Adaptive Smoothing for Streaming Videos
over Best-Effort Network

Abstract

    With the technology advances in multimedia compression and Internet, multimedia applications delivered over Internet are dramatically boosted. Currently, real-time streaming without waiting for complete downloads is the trend of video delivery. However, it is very difficult to allocate resources effectively due to the bursty nature of video traffic. The impact of variable available bandwidth and network delay, which results from a best-effort network such as today¡¦s Internet, may degrade the received video quality drastically. Besides, these multimedia streaming applications generally utilize the UDP protocol that does not provide the congestion control.

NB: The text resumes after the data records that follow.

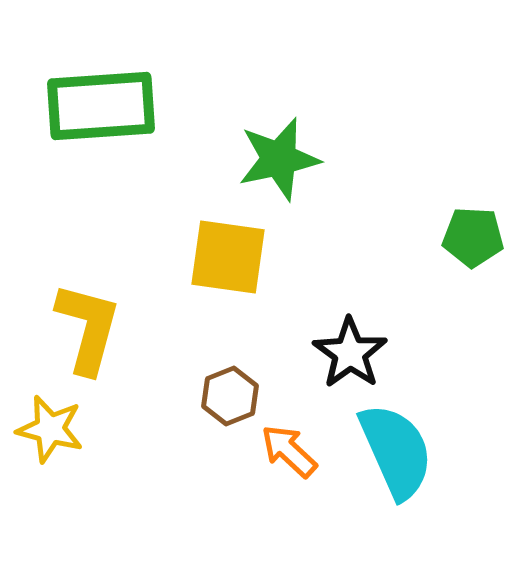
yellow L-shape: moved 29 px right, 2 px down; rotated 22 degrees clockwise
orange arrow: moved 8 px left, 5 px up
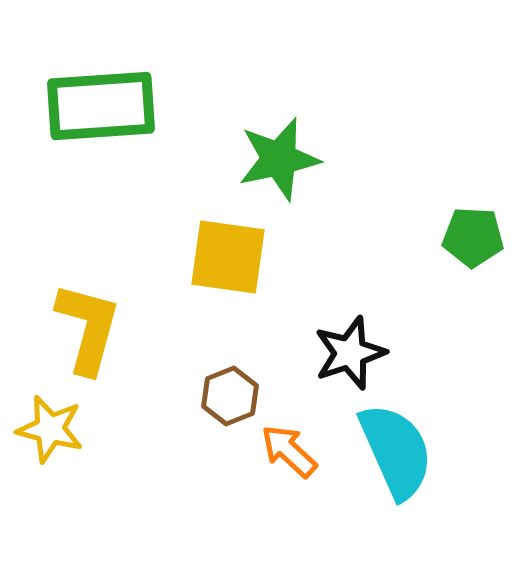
black star: rotated 18 degrees clockwise
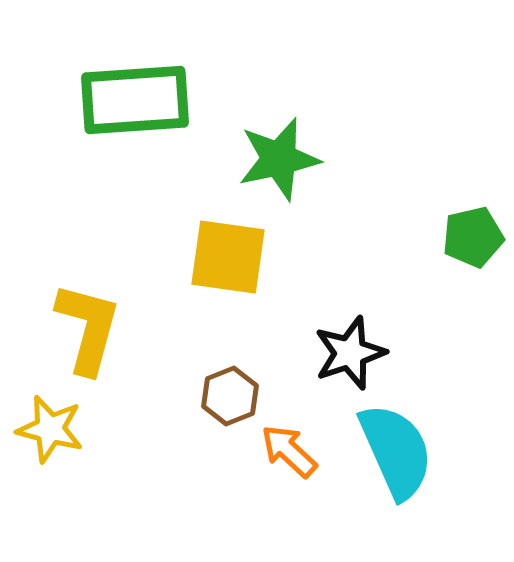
green rectangle: moved 34 px right, 6 px up
green pentagon: rotated 16 degrees counterclockwise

This may lead to congestion collapse and starvation of TCP traffic in the Internet. Therefore, this thesis proposes an end-to-end adaptive video streaming system by integrating the TCP-Friendly Rate Control (TFRC) with the video traffic smoothing algorithm. The proposed framework can adaptively adjust the smoothing transmission schedule to ensure the smooth delivery quality for different real-time and pre-stored video streams with low quality degradation. The adaptation is based on the current network condition, the available resources and the characteristics of video traffic. Simulation results show that, when the average available bandwidth is close to the video target encoding rate, the proposed system can effectively reduce the total packet loss rate of online video streaming from 5.67% to 0.91% compared with traditional TFRC solution.